Les SJM et les bureaux régionaux sont censés coordonner et gérer les questions juridiques d’importance (p. ex., dossiers ayant des incidences importantes, dossiers mettant en cause de multiples clients) avec l’aide du Bureau du sous-ministre adjoint (BSMA), au besoin. Bien qu’aucune structure officielle n’existe pour gérer de tels dossiers, les gestionnaires du PDADR ont formulé des commentaires positifs sur la participation du BSMA à cet égard.

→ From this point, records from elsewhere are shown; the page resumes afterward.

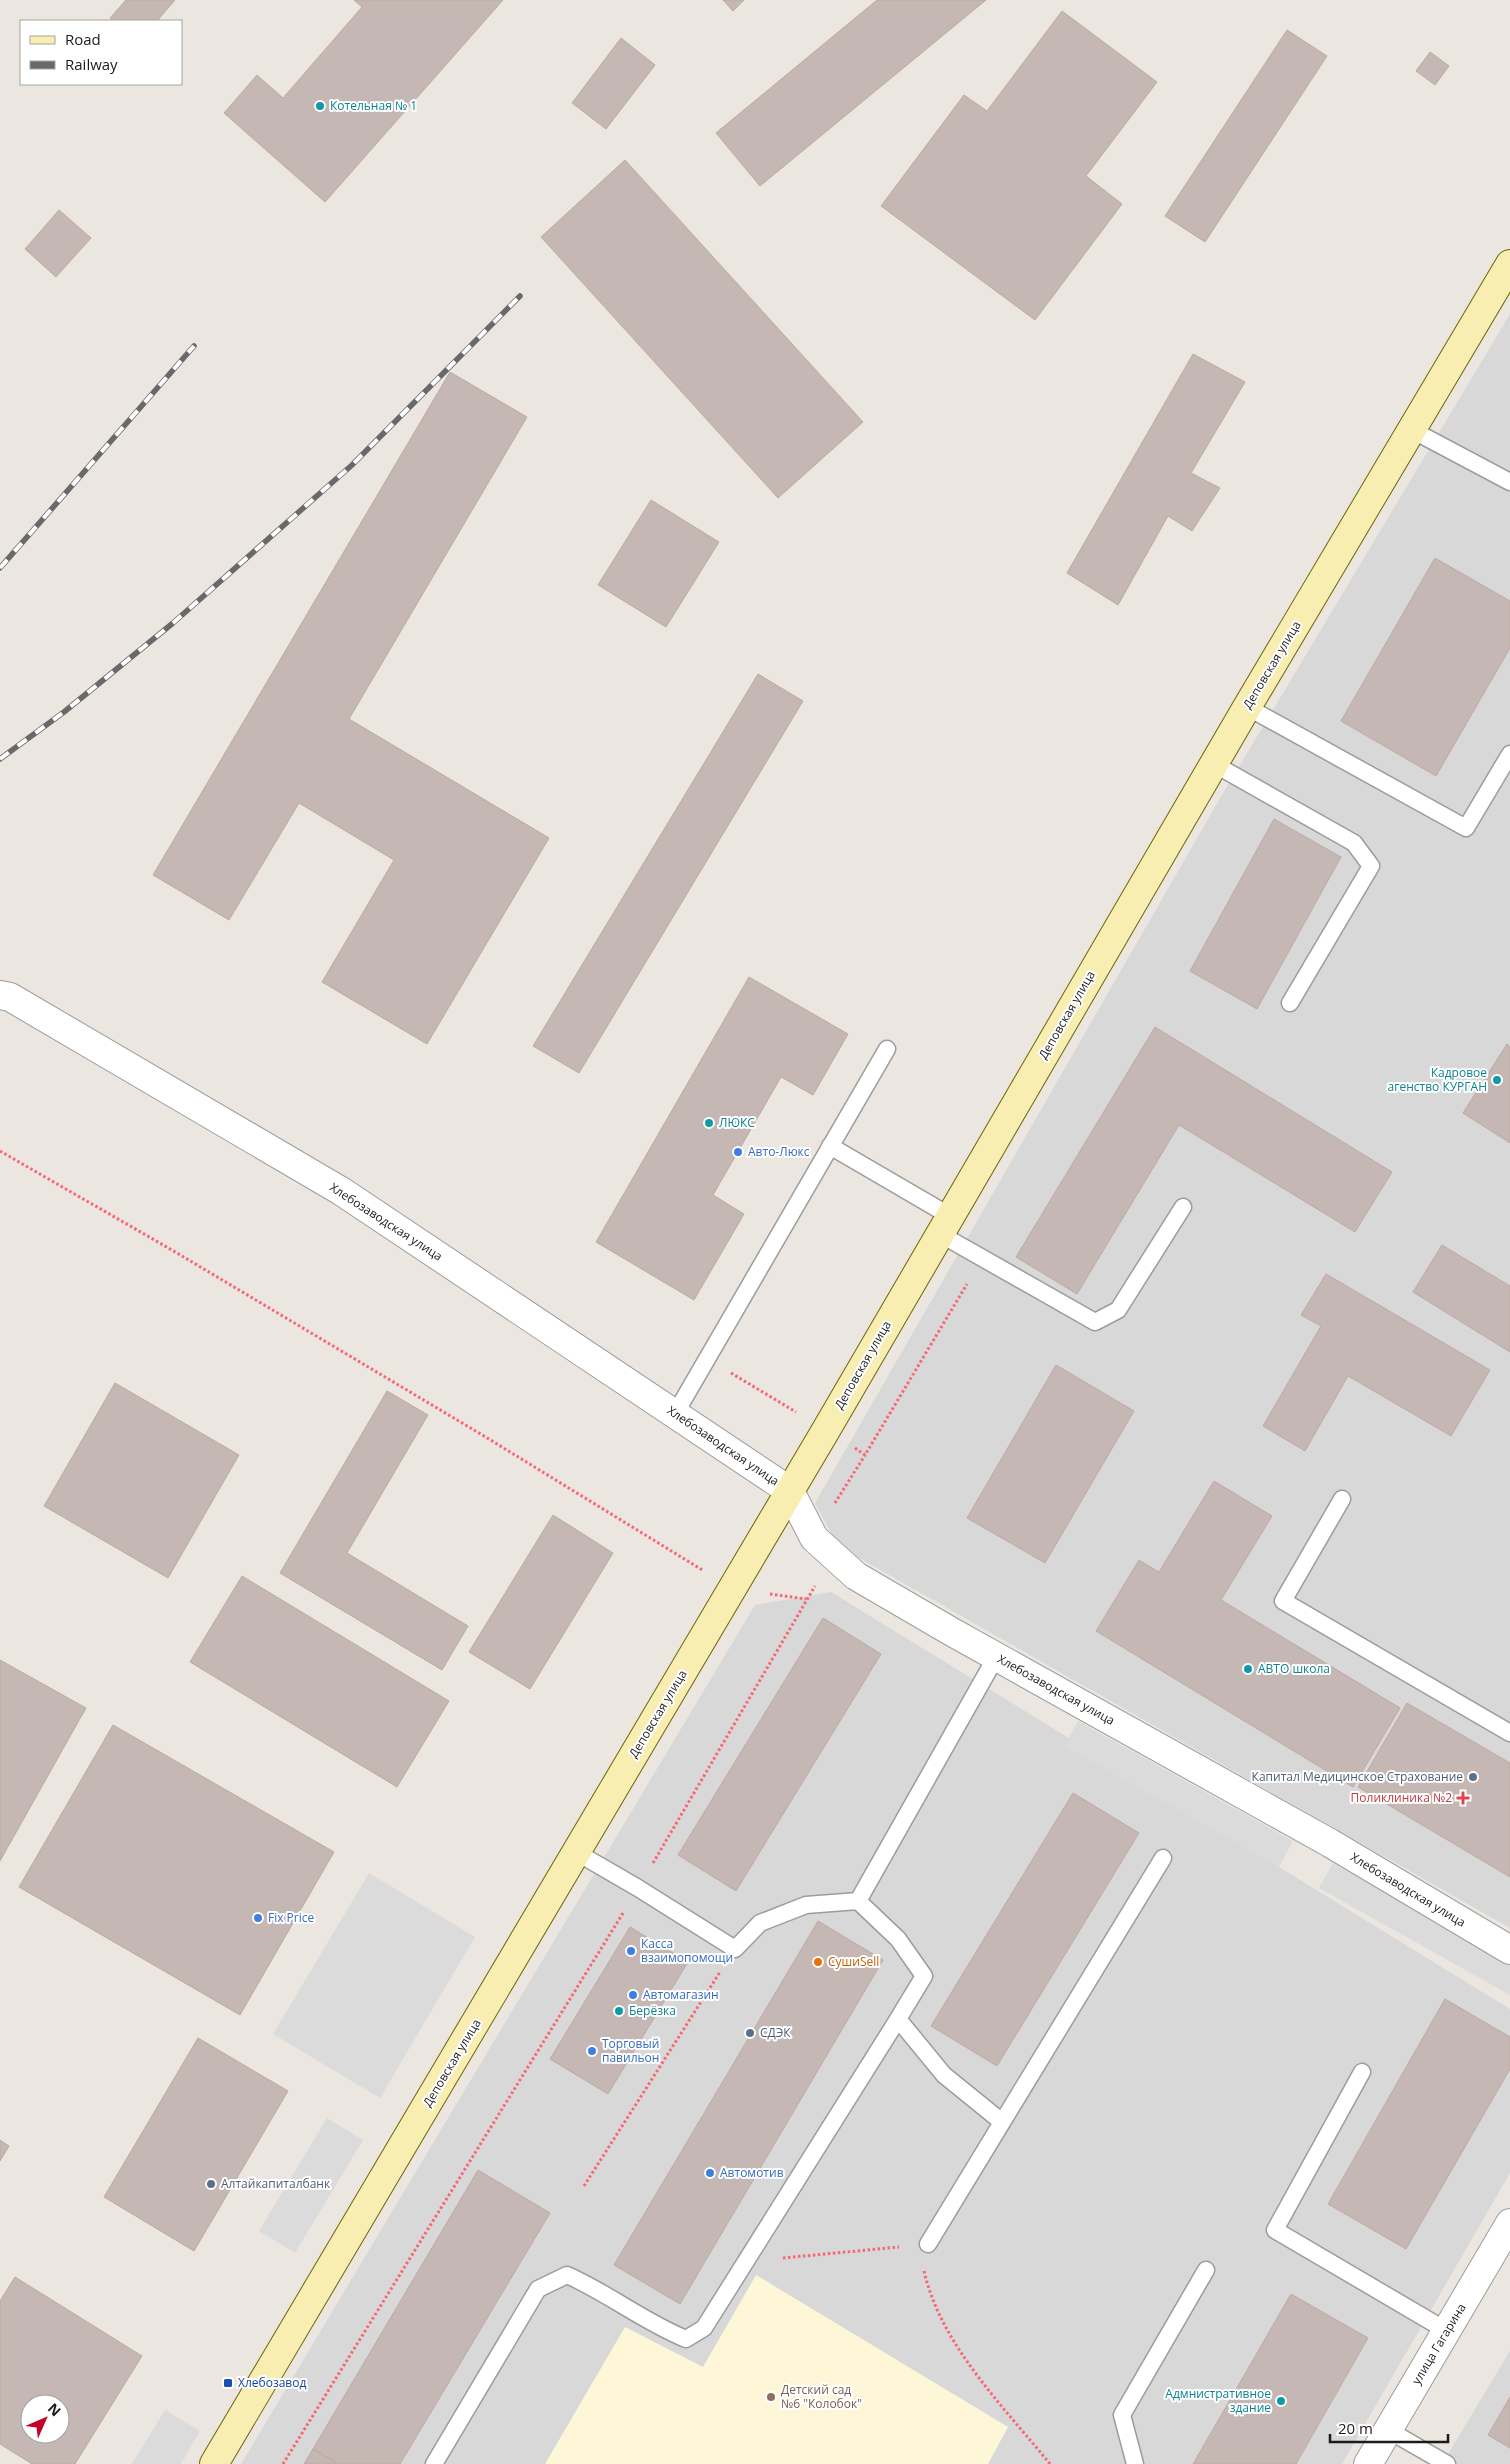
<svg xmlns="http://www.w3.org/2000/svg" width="1510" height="2464" font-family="'Open Sans',sans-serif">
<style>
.residential{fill:#d9d8d8}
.education{fill:#fef7d7}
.parking{fill:#dbdbdb}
.building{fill:#c4b7b4;stroke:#bea9a3;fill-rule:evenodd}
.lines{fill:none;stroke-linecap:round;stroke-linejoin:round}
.lane-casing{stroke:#9c9c9c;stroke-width:19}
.street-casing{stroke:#9c9c9c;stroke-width:30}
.secondary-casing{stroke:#6d6506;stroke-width:30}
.path{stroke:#f76673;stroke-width:3;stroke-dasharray:2.5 2.5;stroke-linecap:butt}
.lane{stroke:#fff;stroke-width:16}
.street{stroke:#fff;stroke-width:28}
.secondary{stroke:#f8eeb2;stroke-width:28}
.rail-casing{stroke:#696969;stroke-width:5.5}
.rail{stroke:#fff;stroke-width:4;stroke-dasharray:11;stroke-linecap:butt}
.culture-dot{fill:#0f9aa8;stroke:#fff;stroke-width:2}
.shop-dot{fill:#3f7fe0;stroke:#fff;stroke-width:2}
.service-dot{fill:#5c6f8a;stroke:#fff;stroke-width:2}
.health-dot{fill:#e0444e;stroke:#fff;stroke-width:2}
.food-dot{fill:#e8710a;stroke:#fff;stroke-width:2}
.transit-dot{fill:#1a4fb4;stroke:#fff;stroke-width:2}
.education-dot{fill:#8d6e63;stroke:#fff;stroke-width:2}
.labels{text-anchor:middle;stroke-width:4;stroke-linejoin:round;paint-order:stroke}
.culture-label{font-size:12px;fill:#0d838f;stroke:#fff;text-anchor:start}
.street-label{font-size:12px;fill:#1b1b1b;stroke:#fff}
.shop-label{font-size:12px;fill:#366cbe;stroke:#fff;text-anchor:start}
.service-label{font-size:12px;fill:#4e5e75;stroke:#fff;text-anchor:start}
.health-label{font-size:12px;fill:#be3a42;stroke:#fff;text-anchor:end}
.food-label{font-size:12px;fill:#c56008;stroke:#fff;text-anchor:start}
.transit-label{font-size:12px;fill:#164399;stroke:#fff;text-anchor:start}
.education-label{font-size:12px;fill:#785e54;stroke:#fff;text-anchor:start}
</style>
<rect width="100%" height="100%" fill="#ece6e0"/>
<path class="residential" d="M1510,314v1614l-672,-382 -23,-43 401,-698z
M831,1592l679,417v164l-168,291h-1101l514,-859z
M1510,2351v113h-68z"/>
<path class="education" d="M756,2275l252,152 -20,37h-443l80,-137 78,40z"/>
<path class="parking" d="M1078,1721l215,120 -14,26 -215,-121z
M1333,1863l177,100v32l-191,-107z
M369,1873l106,64 -95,161 -107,-64z
M327,2118l36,22 -68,113 -36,-22z
M165,2410l35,21 -19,33h-49z"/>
<path class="building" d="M126,0h49l-18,21h-44l-3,-3z
M354,0h149l-178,202 -101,-89 33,-38 26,23 79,-91z
M723,0h21l-11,11z
M877,0h109l-226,186 -44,-53z
M1062,11l95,71 -71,94 36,28 -87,116 -154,-114 83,-111 23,16z
M1287,30l40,26 -122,186 -40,-26z
M621,38l34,27 -49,64 -34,-26z
M1430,52l19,14 -14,19 -19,-14z
M625,160l238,262 -85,76 -237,-261z
M59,210l32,28 -35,39 -31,-28z
M1193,354l52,28 -54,91 29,15 -28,43 -24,-15 -50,89 -51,-32z
M450,372l77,45 -178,302 200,119 -122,206 -105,-62 72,-122 -95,-57 -70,117 -76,-45z
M651,500l68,42 -53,85 -68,-42z
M1435,558l75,43v47l-74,128 -95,-55z
M758,674l45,27 -224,372 -46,-27z
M1274,819l67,38 -84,152 -67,-38z
M749,977l99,57 -35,61 -32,-18 -68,118 31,19 -50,86 -98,-58z
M1155,1027l237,145 -37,60 -176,-107 -102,169 -61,-37z
M1507,1044l3,3v96l-47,-30z
M1442,1245l68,41v66l-97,-60z
M1326,1274l164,96 -39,66 -103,-60 -43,75 -42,-25 58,-100 -20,-11z
M1056,1365l78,46 -89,152 -78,-45z
M115,1383l124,72 -71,123 -124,-72z
M387,1391l41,24 -81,138 121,73 -26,44 -162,-97z
M1214,1481l58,35 -51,84 179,108 -47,79 -257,-156 43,-71 20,12z
M553,1515l60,38 -83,136 -61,-37z
M242,1576l207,125 -52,86 -207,-125z
M823,1618l58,36 -145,237 -58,-36z
M0,1660l86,48 -86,153z
M1407,1703l103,60v114l-152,-90z
M113,1725l221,127 -94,163 -221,-128z
M1073,1793l66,40 -142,233 -66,-40z
M818,1921l65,39 -203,344 -66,-39z
M630,1927l58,35 -80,132 -58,-35z
M1445,1999l65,38v32l-104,180 -78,-45z
M198,2038l90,53 -94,160 -90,-54z
M0,2140l9,6 -9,15z
M478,2170l72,43 -150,251h-62l-25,-15z
M15,2277l127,79 -67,108h-43l-32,-20v-143zM30,2404h30v30h-30z
M1291,2294l77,44 -72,126h-103z
M1510,2397v51l-22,-13z
M313,2449l25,15h-34z"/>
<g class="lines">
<defs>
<path id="lane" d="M1412,430l98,52
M1247,707l219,121 44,-74
M1214,764l140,79 17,23 -81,137
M830,1146l120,70
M940,1234l155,88 23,-12 65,-103
M675,1414l212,-365
M1342,1499l-59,102 227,132
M576,1852l62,36 97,61 25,-26 46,-18 52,-4 40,38 26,37 -26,43 46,56 58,47
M858,1901l138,-244
M1362,2072l-87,158 172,101
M928,2244l235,-386
M1388,2430l59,34
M434,2464l104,-175 29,-14c41,18 77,47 119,64l18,-11 194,-309
M1135,2464l-13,-49 84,-145"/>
<path id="street" d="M0,995l10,2 331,194 449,300 24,47 42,38 96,56 378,211 180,107
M1368,2464l142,-241"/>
<path id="secondary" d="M214,2464l612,-1034 421,-723 263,-443"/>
</defs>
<use href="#lane" class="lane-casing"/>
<use href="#street" class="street-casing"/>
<use href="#secondary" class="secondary-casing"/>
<path class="path" d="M0,1151l177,102 307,183 220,135
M731,1373l65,39
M855,1448l10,7 102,-171
M835,1503l30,-48
M770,1594l36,5
M653,1863l162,-277
M584,2186l136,-214
M783,2258l116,-11
M924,2271c17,74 79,135 126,193
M283,2464l340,-551"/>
<use href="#lane" class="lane"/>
<use href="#street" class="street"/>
<use href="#secondary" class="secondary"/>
<defs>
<path id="rail" d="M0,568l194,-222
M0,759l64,-47 109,-89 179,-158 168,-169"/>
</defs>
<use href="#rail" class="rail-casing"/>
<use href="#rail" class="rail"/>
</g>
<g class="culture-dot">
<circle cx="320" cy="106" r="5"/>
<circle cx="1497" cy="1080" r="5"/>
<circle cx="709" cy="1123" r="5"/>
<circle cx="1248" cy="1669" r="5"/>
<circle cx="619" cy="2011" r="5"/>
<circle cx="1281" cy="2401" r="5"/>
</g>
<g class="shop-dot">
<circle cx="738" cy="1152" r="5"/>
<circle cx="258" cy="1918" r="5"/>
<circle cx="631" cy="1951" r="5"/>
<circle cx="633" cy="1995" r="5"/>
<circle cx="592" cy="2051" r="5"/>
<circle cx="710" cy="2173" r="5"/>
</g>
<g class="service-dot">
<circle cx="1473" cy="1777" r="5"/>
<circle cx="750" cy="2033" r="5"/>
<circle cx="211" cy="2184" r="5"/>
</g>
<path class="health-dot" d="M1460.5 1790.5h5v5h5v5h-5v5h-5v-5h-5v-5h5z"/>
<circle class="food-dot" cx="818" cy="1962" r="5"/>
<rect class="transit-dot" x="223" y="2378" width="10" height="10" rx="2.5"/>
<circle class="education-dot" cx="771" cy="2397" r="5"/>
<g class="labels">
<g class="culture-label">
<text x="330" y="110">Котельная № 1</text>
<text x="1487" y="1077" text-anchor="end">Кадровое<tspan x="1487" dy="14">агенство КУРГАН</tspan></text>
<text x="719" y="1127">ЛЮКС</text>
<text x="1258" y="1673">АВТО школа</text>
<text x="629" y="2015">Берёзка</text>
<text x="1271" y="2398" text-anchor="end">Адмнистративное<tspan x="1271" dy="14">здание</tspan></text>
</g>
<g class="street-label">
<text transform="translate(1272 665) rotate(-59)" y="4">Деповская улица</text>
<text transform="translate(1067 1015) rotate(-60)" y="4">Деповская улица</text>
<text transform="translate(386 1222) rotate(33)" y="4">Хлебозаводская улица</text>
<text transform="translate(863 1365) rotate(-60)" y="4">Деповская улица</text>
<text transform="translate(723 1446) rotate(34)" y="4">Хлебозаводская улица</text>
<text transform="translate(1056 1690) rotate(29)" y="4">Хлебозаводская улица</text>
<text transform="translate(658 1714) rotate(-59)" y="4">Деповская улица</text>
<text transform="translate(1408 1890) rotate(31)" y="4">Хлебозаводская улица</text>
<text transform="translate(452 2063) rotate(-59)" y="4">Деповская улица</text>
<text transform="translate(1439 2344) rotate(-59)" y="4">улица Гагарина</text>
</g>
<g class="shop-label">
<text x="748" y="1156">Авто-Люкс</text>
<text x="268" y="1922">Fix Price</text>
<text x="641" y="1948">Касса<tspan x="641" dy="14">взаимопомощи</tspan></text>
<text x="643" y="1999">Автомагазин</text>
<text x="602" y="2048">Торговый<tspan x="602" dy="14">павильон</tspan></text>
<text x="720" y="2177">Автомотив</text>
</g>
<g class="service-label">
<text x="1463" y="1781" text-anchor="end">Капитал Медицинское Страхование</text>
<text x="760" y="2037">СДЭК</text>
<text x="221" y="2188">Алтайкапиталбанк</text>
</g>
<g class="health-label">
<text x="1452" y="1802">Поликлиника №2</text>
</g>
<g class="food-label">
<text x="828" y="1966">СушиSell</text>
</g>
<g class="transit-label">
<text x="238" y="2387">Хлебозавод</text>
</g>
<g class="education-label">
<text x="781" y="2394">Детский сад<tspan x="781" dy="14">№6 "Колобок"</tspan></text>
</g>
</g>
<rect x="20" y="20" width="162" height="65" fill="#ffffff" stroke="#a4a4a4"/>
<rect x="30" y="36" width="25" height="8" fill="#f8eeb2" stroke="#a4a4a4"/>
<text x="65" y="45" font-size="15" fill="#1b1b1b">Road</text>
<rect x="30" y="61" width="25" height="8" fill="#696969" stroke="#a4a4a4"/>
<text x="65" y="70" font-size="15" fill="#1b1b1b">Railway</text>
<g transform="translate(45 2419) rotate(45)"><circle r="24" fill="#ffffff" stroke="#a4a4a4"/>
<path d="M0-4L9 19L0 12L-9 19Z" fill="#c20328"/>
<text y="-8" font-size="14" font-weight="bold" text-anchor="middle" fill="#1b1b1b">N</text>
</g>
<path d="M1330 2434v8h118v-8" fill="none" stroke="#1b1b1b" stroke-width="2.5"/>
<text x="1338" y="2434" font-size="15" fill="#1b1b1b" stroke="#ffffff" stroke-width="4" paint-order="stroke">20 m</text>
</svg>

Toujours selon les conclusions des études de cas, les groupes de travail juridiques composés des avocats qui contribuent aux dossiers multiministériels font preuve de souplesse et de rapidité. Les rôles et responsabilités évoluent à mesure que les dossiers avancent, et changent en fonction de leur portée pour les ministères clients et des charges de travail des avocats. Les avocats peuvent obtenir des renseignements sur diverses facettes des dossiers en participant aux travaux du groupe de travail juridique; ils peuvent ainsi mieux conseiller leurs clients, ayant pu inscrire leurs dossiers dans un contexte plus vaste. Par contre, l’évaluation a également révélé que cette approche entraîne certaines redondances (p. ex., plusieurs avocats examinent les mêmes avis et produits écrits).
Efficience et économie
Les initiatives du Ministère en matière de gestion du changement, comme l’Examen des services juridiques et l’Optimisation des processus, contribuent fortement à la culture d’économie et d’efficience du Portefeuille. Ces initiatives ont permis au PDADR de s’employer à mettre en œuvre des mesures comme « Gérer la demande » qui visent à maximiser l’atteinte des résultats, tout en permettant d’utiliser le minimum de ressources. Pour bien gérer la demande, les SJM du Portefeuille ont procédé activement au filtrage et au classement par ordre de priorité des demandes de services juridiques des clients, principalement en mettant au point des modèles de documents juridiques standard, en rencontrant les clients pour établir les priorités, et en faisant mieux connaître l’Optimisation des processus. Bien que, selon des preuves documentées, certains avocats aient refusé de participer à des travaux de nature non juridique (p. ex., prendre part à des réunions ou faire partie de comités où sont examinés des documents sans teneur juridique) lors de l’examen de certaines études de cas, il s’est présenté des situations où les clients ont confié aux avocats des tâches dont ils se seraient chargés dans le cas contraire, notamment la collecte préalable de renseignements, l’élaboration de politiques, et la coordination de projets inhérents au volet des programmes d’un dossier juridique. Dans le cadre de l’Optimisation des processus, des mesures sont prises pour veiller à ce que les avocats n’exécutent pas des tâches que les clients peuvent et devraient effectuer eux-mêmes.
Le PDADR a également rationalisé sa structure organisationnelle en fusionnant les SJM qui offrent des services au même ministre, en réduisant le nombre d’équivalents temps plein du Portefeuille, et en restreignant ses dépenses au titre des salaires, des activités et de la gestion pendant la période visée par l’évaluation. De plus, le pourcentage des heures consacrées par les avocats débutants aux dossiers de consultation et de contentieux a augmenté au cours de la période d’évaluation, alors que les heures effectuées par les avocats-conseils ont diminué.